### What is required
Here the job is to copy the data exactly and to exclude every image from it.

[Records from a collection]
--- START ---

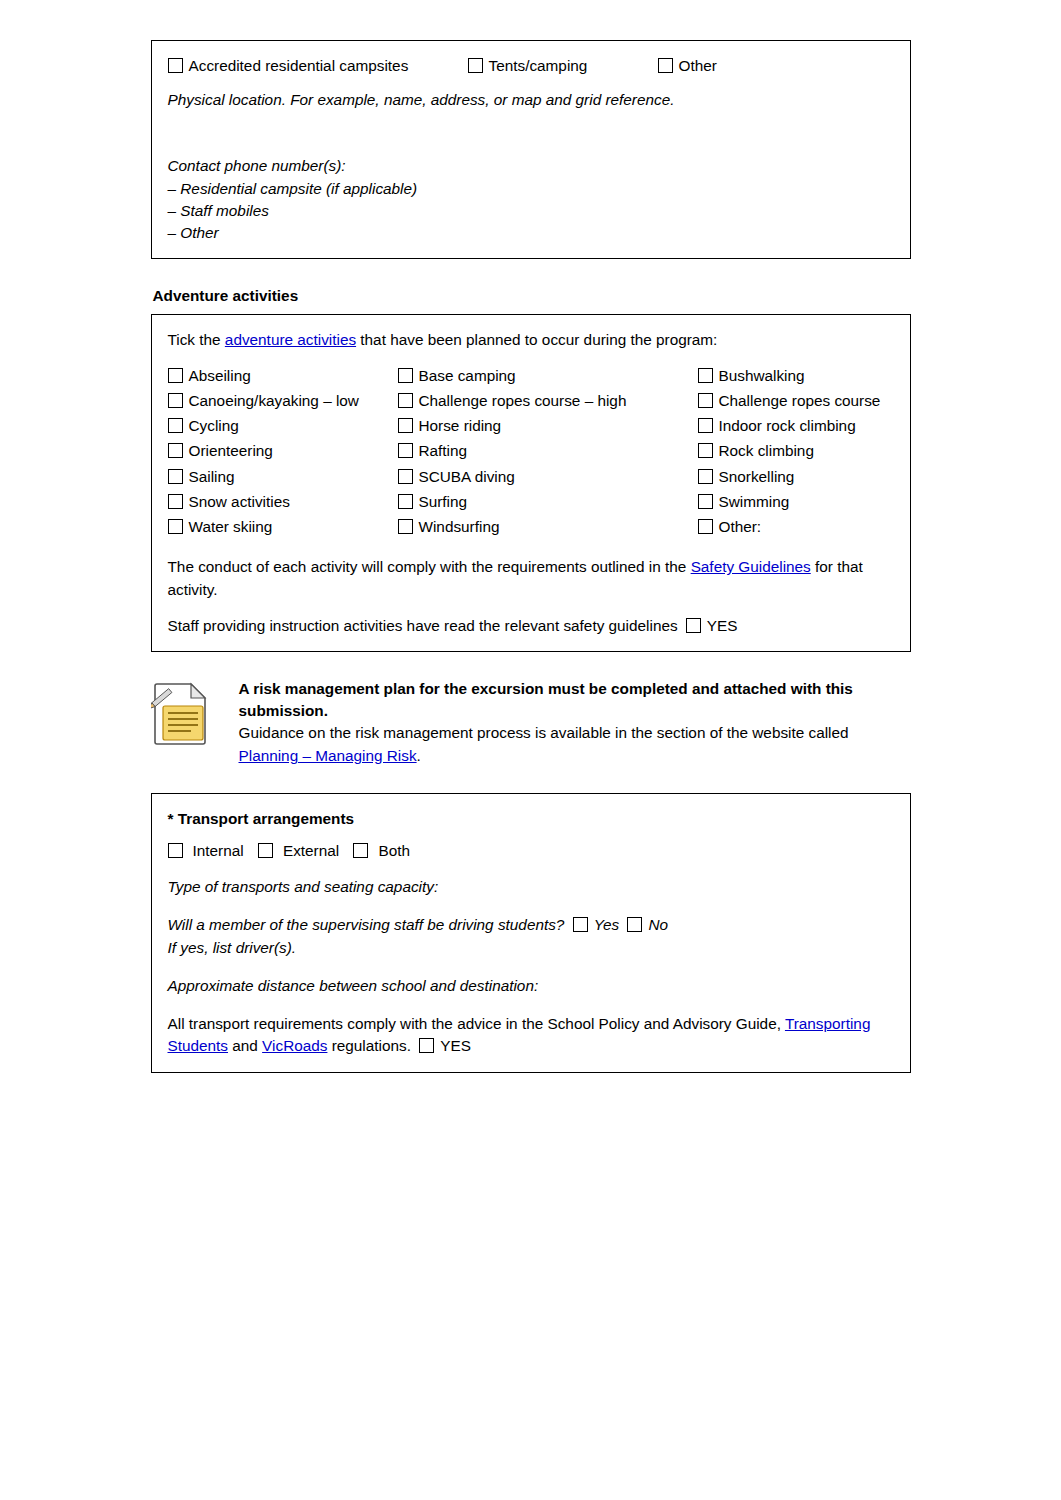Accredited residential campsites Tents/camping Other
Physical location. For example, name, address, or map and grid reference.
Contact phone number(s):
– Residential campsite (if applicable)
– Staff mobiles
– Other
Adventure activities
Tick the adventure activities that have been planned to occur during the program:
Abseiling Base camping Bushwalking Canoeing/kayaking – low Challenge ropes course – high Challenge ropes course Cycling Horse riding Indoor rock climbing Orienteering Rafting Rock climbing Sailing SCUBA diving Snorkelling Snow activities Surfing Swimming Water skiing Windsurfing Other:
The conduct of each activity will comply with the requirements outlined in the Safety Guidelines for that activity.
Staff providing instruction activities have read the relevant safety guidelines YES
A risk management plan for the excursion must be completed and attached with this submission.
Guidance on the risk management process is available in the section of the website called Planning – Managing Risk.
* Transport arrangements
Internal External Both
Type of transports and seating capacity:
Will a member of the supervising staff be driving students? Yes No
If yes, list driver(s).
Approximate distance between school and destination:
All transport requirements comply with the advice in the School Policy and Advisory Guide, Transporting Students and VicRoads regulations. YES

--- END ---

### Answer box
Accredited residential campsites Tents/camping Other
Physical location. For example, name, address, or map and grid reference.
Contact phone number(s):
– Residential campsite (if applicable)
– Staff mobiles
– Other
Adventure activities
Tick the adventure activities that have been planned to occur during the program:
Abseiling Base camping Bushwalking Canoeing/kayaking – low Challenge ropes course – high Challenge ropes course Cycling Horse riding Indoor rock climbing Orienteering Rafting Rock climbing Sailing SCUBA diving Snorkelling Snow activities Surfing Swimming Water skiing Windsurfing Other:
The conduct of each activity will comply with the requirements outlined in the Safety Guidelines for that activity.
Staff providing instruction activities have read the relevant safety guidelines YES
A risk management plan for the excursion must be completed and attached with this submission.
Guidance on the risk management process is available in the section of the website called Planning – Managing Risk.
* Transport arrangements
Internal External Both
Type of transports and seating capacity:
Will a member of the supervising staff be driving students? Yes No
If yes, list driver(s).
Approximate distance between school and destination:
All transport requirements comply with the advice in the School Policy and Advisory Guide, Transporting Students and VicRoads regulations. YES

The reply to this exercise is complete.